With a confident design, the 140 model series Mercedes-Benz SEC luxury coupés entered the automotive world stage 30 years ago as further top models in the brand’s passenger car range alongside the S-Class. These top-class sporty touring cars were based on the 140 model series luxury saloons, but set themselves stylistically apart from them more clearly than was the case with the coupés and saloons of the preceding 126 model series. “The new SEC Coupés offer very little resistance to the wind, and all the more to fashionable uniformity. After all, anyone who is a technological leader must also be a role model when it comes to design,” says the sales brochure from the premiere year.
In 1992, the 600 SEC was the most expensive series-production car made in Germany. There, in February 1992, it cost DM 220,020.00 with its opulent equipment and appointments – not including additional items available on request. Today, all of the fascinating luxury coupés in the model series with fine wood and leather interiors shine as special stars among the “youngtimers” and have long since been discovered by enthusiasts as stylish contemporary witnesses of the early 1990s under the sign of luxury and innovative technology. In 2022, the SEC Coupés will be among the particularly exclusive first candidates for the coveted H-plates, which cars can receive 30 years after their first registration.
Technologically, the luxury coupés were at the forefront with, among other things, the introduction of the Electronic Stability Program ESP® a short time later: the pioneering assistance system was developed by Mercedes-Benz in collaboration with Bosch, unveiled as a world premiere in 1994 in the 140 model series coupés and launched in 1995 in the exclusive two-door touring cars. In other respects, too, the development of the Coupé model – as with the S-Class Saloons – focussed on further perfecting comfort and safety.
This ranged from double-glazed windows for optimum acoustics and seat belts with feeders to electric seat adjustment (with memory function standard in the 600 SEC), and from automatic climate control with separate zones for driver and front passenger (standard in the 600 SEC) to the elaborately tuned suspension. The latter consisted of a newly developed double wishbone front axle, which was vibrationally decoupled from the body, and multi-link independent rear suspension with fundamentally revised wheel location.
The 600 SEC in particular left hardly anything to be desired with its standard equipment. The trade journal “auto, motor und sport” wrote about the top model in a comparative test of twelve-cylinder coupés in Issue 3/1993: “So while the Mercedes is not the king of the highway, it is the undisputed ruler of driving comfort. Sound, suspension, seats, climate control, each an optimum, add up to a comfort level far above that of the two twelve-cylinder competitors.”

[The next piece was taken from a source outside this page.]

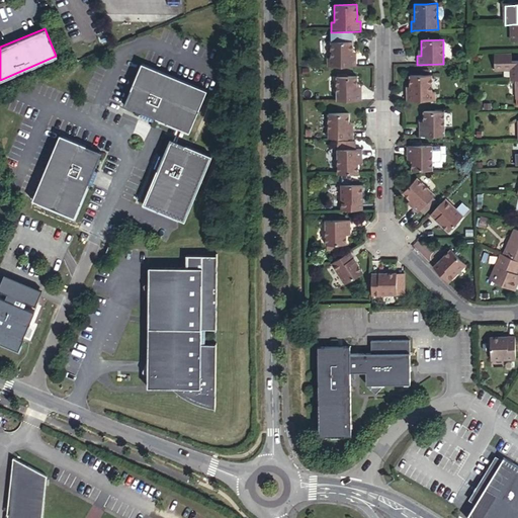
[(326,58),(326,67),(357,66),(357,58),(353,58),(353,52),(353,40),(329,41),(330,58),(326,58)]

Debut in Detroit and Geneva 30 years ago
The elegant two-door models had their world premiere at the North American International Auto Show (NAIAS) in Detroit from 11 to 19 January 1992. The European debut followed at the Geneva Motor Show from 5 to 15 March 1992. Initially, the two variants 500 SEC (V8 engine with 4,973 cc displacement and 235 kW/320 hp) and 600 SEC (V12 engine with 5,987 cc displacement and 290 kW/394 hp) were offered. The engine power matched that of the respective 140 model series S-Class Saloons. From 1994, a third model featuring a 4.2-litre V8 engine with four valves per cylinder complemented the luxury coupé model range. At that time, however, they no longer bore the designation SEC, but were known as S-Class Coupés following the introduction of the new Mercedes-Benz nomenclature for all passenger car model series in June 1993. From 1996 until the end of production in 1998, the elegant two-door models were finally called the CL-Class.

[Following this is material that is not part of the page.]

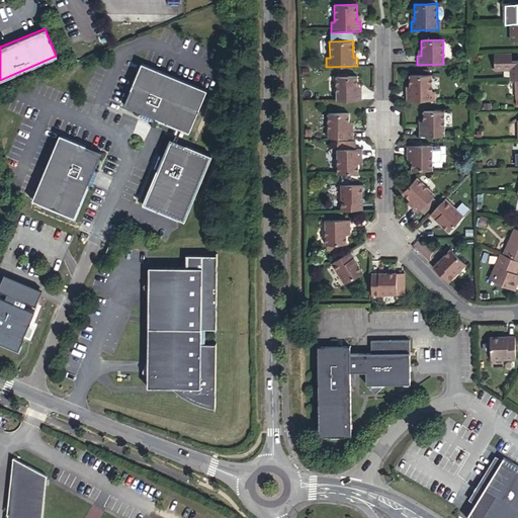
[(510,70),(511,83),(517,82),(517,63),(514,64),(514,56),(495,57),(495,73),(503,73),(503,71),(510,70)]
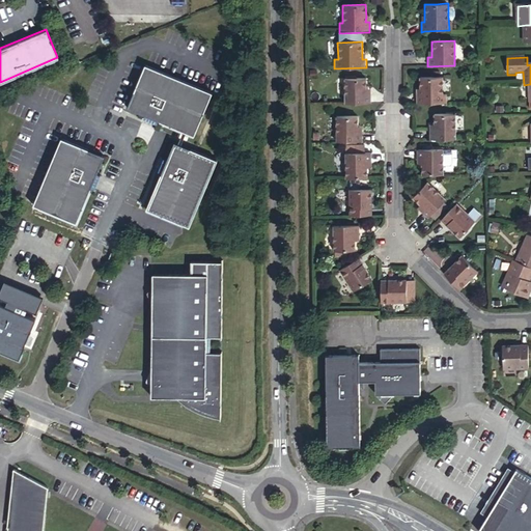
[(142,65),(126,109),(143,116),(157,121),(178,131),(182,132),(188,135),(192,136),(210,93),(142,65)]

The fact that the SEC coupés earned their top billing with more than just technical excellence, performance and a proud price was made clear not least by the reviews of the two-door models in international media: “Fit for a king (and fetching a princely sum),” wrote the specialist magazine “Road & Track” about the Mercedes-Benz 600 SEC in its April 1993 issue. In March 1993, the “Frankfurter Allgemeine Zeitung” even praised the same model as the “Emperor of the Autobahn” in a driving report entitled “His Majesty the Coupé will see you now”. However, the author also paid tribute to the large coupé’s dynamics: “Surprisingly nimble, the voluminous car throws itself around the bends [on the country road] as if it weighed only half as much.”
This unique combination of luxurious elegance and sporting performance delights lovers of the brand today as much as it did 30 years ago. In total, exactly 26,022 of the model series 140 coupés were built at the Sindelfingen plant within six years. Of these, almost a third were flagship V12 models (8,573 vehicles). Significantly more than half of the customers opted for the variant with the 5-litre V8 engine (14,953 vehicles).